The reason they like bananas

by andrea

Kids ask the best questions, don't they? Their questions arise out of their innocence, a genuine thirst for knowledge and a keen interest in their surroundings and how things work. It's so fun to see this in action. (Clearly, for me, part of the fun of being a parent is the act of studying these strange little critters a.k.a. our children.)

Earlier this week, while she was eating her cereal, my daughter Emma suddenly got very serious and, not knowing which words to choose, asked me a garbled question about "the first elephant." As it turned out, she wanted to know where they came from, and how the first ones got here.

I was caught by surprise. I had nothing prepared. How does one explain billions of years of evolution (this is what we will be teaching our children) when she can hardly grasp the concept of the five years she's been alive in this world?

Just now I was researching a better way of explaining it on a level she'd understand. I found this here:

The most success I have had in getting the concept across is to keep coming back to natural selection. How some things live and some things don't. And the things that live have babies just like themselves so eventually everything looks like them.

You can play a game with colored jelly beans or M&M's to illustrate this point. Use a colored paper background, a colored carpet or, best of all, the green lawn.
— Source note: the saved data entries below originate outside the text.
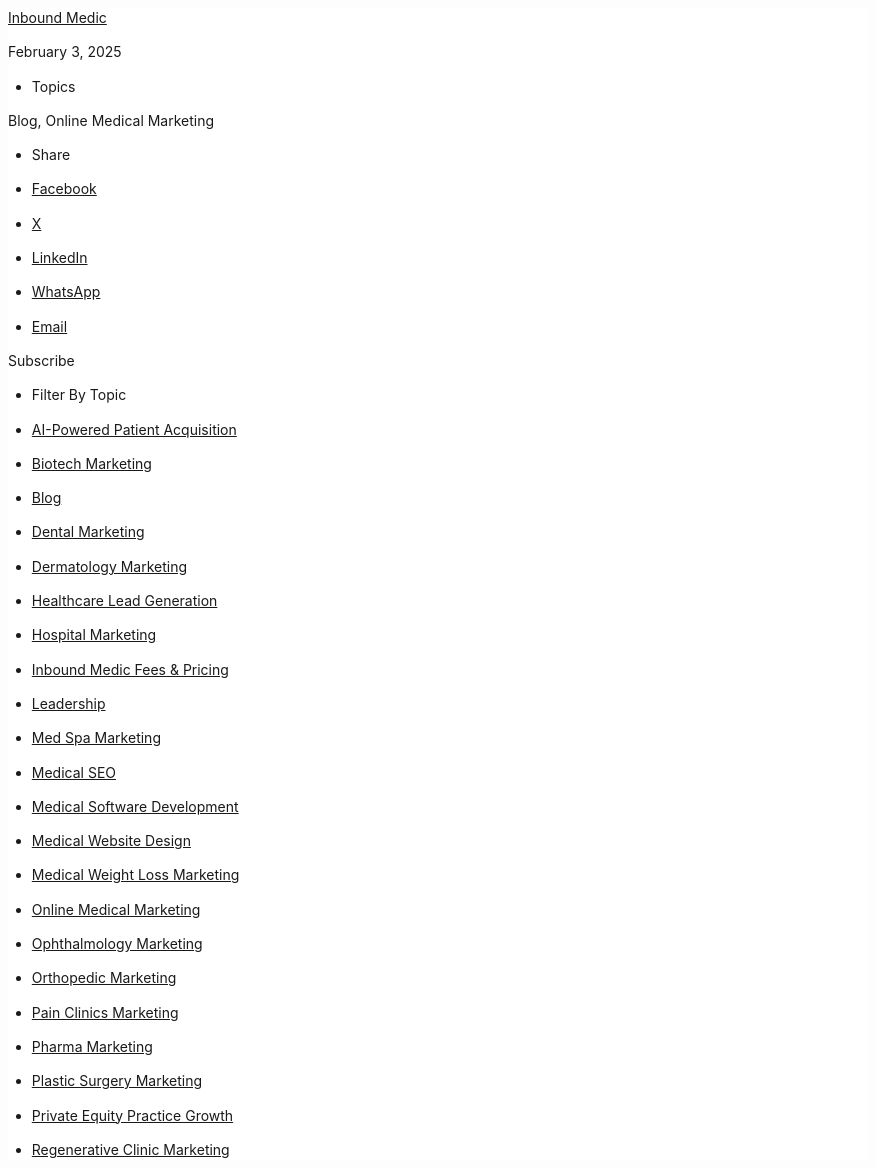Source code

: [Inbound Medic](https://www.inboundmedic.com/)

February 3, 2025

- Topics


Blog, Online Medical Marketing

- Share


- [Facebook](https://www.facebook.com/sharer.php?u=https%3A%2F%2Fwww.inboundmedic.com%2Fblog%2Fthe-best-medical-digital-marketing-agencies%2F%3F&picture=https%3A%2F%2Fwww.inboundmedic.com%2Fwp-content%2Fuploads%2F2024%2F02%2FUntitled-design-2.jpg&title=6%20Qualities%20To%20Look%20For%20In%20The%20Best%20Medical%20Digital%20Marketing%20Agencies)
- [X](https://x.com/share?text=6%20Qualities%20To%20Look%20For%20In%20The%20Best%20Medical%20Digital%20Marketing%20Agencies&url=https%3A%2F%2Fwww.inboundmedic.com%2Fblog%2Fthe-best-medical-digital-marketing-agencies%2F%3F)
- [LinkedIn](https://www.linkedin.com/shareArticle?mini=true&url=https%3A%2F%2Fwww.inboundmedic.com%2Fblog%2Fthe-best-medical-digital-marketing-agencies%2F%3F&title=6%20Qualities%20To%20Look%20For%20In%20The%20Best%20Medical%20Digital%20Marketing%20Agencies)
- [WhatsApp](https://api.whatsapp.com/send?text=*6%20Qualities%20To%20Look%20For%20In%20The%20Best%20Medical%20Digital%20Marketing%20Agencies*+https%3A%2F%2Fwww.inboundmedic.com%2Fblog%2Fthe-best-medical-digital-marketing-agencies%2F%3F)
- [Email](mailto:?subject=6%20Qualities%20To%20Look%20For%20In%20The%20Best%20Medical%20Digital%20Marketing%20Agencies&body=https%3A%2F%2Fwww.inboundmedic.com%2Fblog%2Fthe-best-medical-digital-marketing-agencies%2F%3F)

Subscribe

- Filter By Topic


- [AI-Powered Patient Acquisition](https://www.inboundmedic.com/blog/category/ai-powered-patient-acquisition/)
- [Biotech Marketing](https://www.inboundmedic.com/blog/category/biotech-marketing/)
- [Blog](https://www.inboundmedic.com/blog/category/blog/)
- [Dental Marketing](https://www.inboundmedic.com/blog/category/dental-marketing/)
- [Dermatology Marketing](https://www.inboundmedic.com/blog/category/dermatology-marketing/)
- [Healthcare Lead Generation](https://www.inboundmedic.com/blog/category/healthcare-lead-generation/)
- [Hospital Marketing](https://www.inboundmedic.com/blog/category/hospital-marketing/)
- [Inbound Medic Fees & Pricing](https://www.inboundmedic.com/blog/category/fees-pricing/)
- [Leadership](https://www.inboundmedic.com/blog/category/leadership/)
- [Med Spa Marketing](https://www.inboundmedic.com/blog/category/med-spa-marketing/)
- [Medical SEO](https://www.inboundmedic.com/blog/category/seo/)
- [Medical Software Development](https://www.inboundmedic.com/blog/category/medical-software-development/)
- [Medical Website Design](https://www.inboundmedic.com/blog/category/medical-website-design/)
- [Medical Weight Loss Marketing](https://www.inboundmedic.com/blog/category/medical-weight-loss-marketing/)
- [Online Medical Marketing](https://www.inboundmedic.com/blog/category/online-medical-marketing/)
- [Ophthalmology Marketing](https://www.inboundmedic.com/blog/category/ophthalmology-marketing/)
- [Orthopedic Marketing](https://www.inboundmedic.com/blog/category/orthopedic-marketing/)
- [Pain Clinics Marketing](https://www.inboundmedic.com/blog/category/pain-clinics-marketing/)
- [Pharma Marketing](https://www.inboundmedic.com/blog/category/pharma-marketing/)
- [Plastic Surgery Marketing](https://www.inboundmedic.com/blog/category/plastic-surgery-marketing/)
- [Private Equity Practice Growth](https://www.inboundmedic.com/blog/category/private-equity-practice-growth/)
- [Regenerative Clinic Marketing](https://www.inboundmedic.com/blog/category/regenerative-clinic-marketing/)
Talk about how there are many different colored jelly-bean-people hiding in the grass and a predator wants to fly down and eat them. Spread out the jelly beans and have the child pretend to be a predator -- catching the ones that are the easiest to see in a short period of time. Then collect the remaining ones and discuss how the green ones and the black ones "survived" and now there will only be green and black jellybean babies –- at least until the first snow.

How have you explained this big question to your child? Is there a better way?

Comments

I hope I didn't offend anyone with my post. It wasn't my intention. Although I don't want this thread descending into a religous debate, I would still be interested in hearing people's comments.

I was going to comment, but didn't because of differing beliefs about how this world began. I didn't want to offend, so I kept quiet. Perhaps that's the reason why everyone else did too.

Since we are devout Christians, we believe God created this world. Tony hears about this every day in family worship in church, and soon will be hearing about it in school.

I'm disappointed that no-one commented! I've been curious to see what people would say. I don't have any kids, but I hope to some day, and I'm evolutionary biologist, so this question is important to me.

I think the jellybean idea is great. And since she picked out elephants, you can also talk about trunks, and large ears, and why they might be advantageous. A short trunk is better than no trunk, but a longer one is even better, etc. You can talk about eating from trees, and needing to be able to reach. The baby elephants that grow up to have longer trunks will eat more leaves, and have more babies of their own.